# What you have to do:
Search the data for the word "first" and copy every line that contains it.

# Material shown:
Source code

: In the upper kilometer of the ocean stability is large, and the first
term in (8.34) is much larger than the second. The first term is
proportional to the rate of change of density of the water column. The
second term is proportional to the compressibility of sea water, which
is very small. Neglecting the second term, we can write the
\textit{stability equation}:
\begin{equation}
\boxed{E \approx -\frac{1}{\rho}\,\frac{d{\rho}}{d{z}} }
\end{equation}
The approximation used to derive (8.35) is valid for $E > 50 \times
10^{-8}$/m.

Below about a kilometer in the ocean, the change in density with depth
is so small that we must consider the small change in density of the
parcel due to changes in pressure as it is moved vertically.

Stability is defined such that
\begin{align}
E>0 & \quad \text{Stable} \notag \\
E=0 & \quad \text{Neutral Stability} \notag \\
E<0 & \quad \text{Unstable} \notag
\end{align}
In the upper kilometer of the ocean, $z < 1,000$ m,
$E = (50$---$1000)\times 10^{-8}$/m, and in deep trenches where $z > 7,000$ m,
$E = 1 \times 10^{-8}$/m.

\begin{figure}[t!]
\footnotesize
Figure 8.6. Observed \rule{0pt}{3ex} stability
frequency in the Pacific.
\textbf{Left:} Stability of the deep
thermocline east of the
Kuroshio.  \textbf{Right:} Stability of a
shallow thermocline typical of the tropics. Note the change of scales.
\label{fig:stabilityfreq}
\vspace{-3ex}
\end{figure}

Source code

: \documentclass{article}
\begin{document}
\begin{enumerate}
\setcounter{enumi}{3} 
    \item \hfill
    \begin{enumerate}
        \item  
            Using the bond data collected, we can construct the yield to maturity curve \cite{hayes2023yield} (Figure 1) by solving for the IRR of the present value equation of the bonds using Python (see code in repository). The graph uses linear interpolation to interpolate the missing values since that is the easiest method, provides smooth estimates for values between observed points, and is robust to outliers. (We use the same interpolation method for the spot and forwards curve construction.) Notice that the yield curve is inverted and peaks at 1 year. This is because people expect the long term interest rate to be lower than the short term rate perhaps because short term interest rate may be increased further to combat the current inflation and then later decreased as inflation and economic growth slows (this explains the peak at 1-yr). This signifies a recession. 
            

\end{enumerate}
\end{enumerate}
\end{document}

# Answer section:
: In the upper kilometer of the ocean stability is large, and the first
term in (8.34) is much larger than the second. The first term is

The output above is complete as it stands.